5 Rules for Getting Things Done

It took me a few weeks to get going when our practice closed for the COVID lockdown. I was trying to motivate myself to work from home but I lacked direction and really didn't achieve anything of significance. I found myself getting frustrated that I couldn't do more work when I was looking after the kids, then I'd sit at my desk and not do any work because I knew I could be outside having fun with them.

Something had to change.

The key for me, as it was before COVID and will be forever more, is to boundary my work and play. Work when I'm scheduled to work and be a husband and a father when I'm not working (read more about "being" here in last weeks blog if you missed it). Work right now means taking phone calls for the practice and helping any patients who need me (whether they're registered with us or not), writing lectures, recording webinars, completing the CPD courses I was attending later this year which have now been moved online and catching up on a long long list of interesting research that I've just not had the time to get round to reading.

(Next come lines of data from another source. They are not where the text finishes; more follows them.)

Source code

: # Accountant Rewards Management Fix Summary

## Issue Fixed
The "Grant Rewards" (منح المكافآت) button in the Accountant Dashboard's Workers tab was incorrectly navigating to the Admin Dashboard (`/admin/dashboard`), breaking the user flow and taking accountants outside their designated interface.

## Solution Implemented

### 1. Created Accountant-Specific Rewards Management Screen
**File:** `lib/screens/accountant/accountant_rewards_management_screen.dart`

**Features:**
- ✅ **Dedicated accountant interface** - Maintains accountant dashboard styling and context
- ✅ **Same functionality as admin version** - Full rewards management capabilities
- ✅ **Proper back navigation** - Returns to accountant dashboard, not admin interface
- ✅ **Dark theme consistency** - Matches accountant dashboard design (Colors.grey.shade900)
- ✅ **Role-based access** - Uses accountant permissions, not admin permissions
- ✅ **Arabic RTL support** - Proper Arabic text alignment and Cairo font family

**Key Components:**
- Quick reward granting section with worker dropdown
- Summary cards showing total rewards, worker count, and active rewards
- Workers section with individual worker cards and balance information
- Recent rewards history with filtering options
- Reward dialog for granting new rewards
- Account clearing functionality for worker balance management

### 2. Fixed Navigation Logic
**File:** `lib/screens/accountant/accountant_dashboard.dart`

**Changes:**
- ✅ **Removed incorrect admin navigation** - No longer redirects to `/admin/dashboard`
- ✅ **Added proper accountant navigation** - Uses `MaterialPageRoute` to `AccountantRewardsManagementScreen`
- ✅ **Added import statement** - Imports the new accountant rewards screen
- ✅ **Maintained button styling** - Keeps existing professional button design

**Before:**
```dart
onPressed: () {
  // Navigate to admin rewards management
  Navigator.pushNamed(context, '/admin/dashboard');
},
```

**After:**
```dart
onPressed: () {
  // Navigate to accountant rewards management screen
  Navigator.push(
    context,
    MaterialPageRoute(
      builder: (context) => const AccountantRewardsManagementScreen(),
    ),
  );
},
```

This means that when I work, I actually need to get things done.

I have a limited amount of time and a lot that I could be doing and I think I've found my rhythm. I’d therefore like to share a few techniques that I’ve found really help me get things done when I’m working from home.

  1. To do lists - a list of tasks grouped in to A’s B’s and C’s based on priority for completing. It's all to easy to procrastinate on simple but less productive tasks only to reach the end of the day and realise you hadn't done the most important one.

  2. Use the last 30 minutes of every work session to decide what needs to be done next time. I found it difficult to dive straight into my work if I didn’t know what I was going to be doing. I found myself bouncing through multiple different jobs without real direction and getting frustrated at my lack of progress. Deciding what I want to do at the end of the previous session utilises my work-activated brain to channel the key aims for next time.

  3. Create the right working environment. Noise levels, clutter. Personal preferences. I like multi screens so I can still see everything full size without overcrowding my desktop or having to switch between desktops frequently. Having my iPhone out on the desk does not count as a multi-screen and is also incredibly detrimental to my concentration.

  4. Keep to a routine and don’t be lazy. Cal Newport's Deep Work (available here) opened my eyes to why I spent so long idling when I sat at my desk. Activating work mode isn't a switch that you flick, you have to have a bit of a run up to it, so to speak. This means repetition, a repeated sequence of steps that tell your brain that you're about to start working. I've found starting my working day with a short simple task helps in this regard.

  5. Take breaks. A morning break and an afternoon break will keep your mind fresh and you’ll be able to stay on task. Taking 15 minutes to make an enjoy a brew will greatly increase your productivity when you get back. The same applies to taking a proper lunch break.

The result of this is that I'm getting a lot more done, allowing me to switch off when my work time is over and enjoy being at home with my family.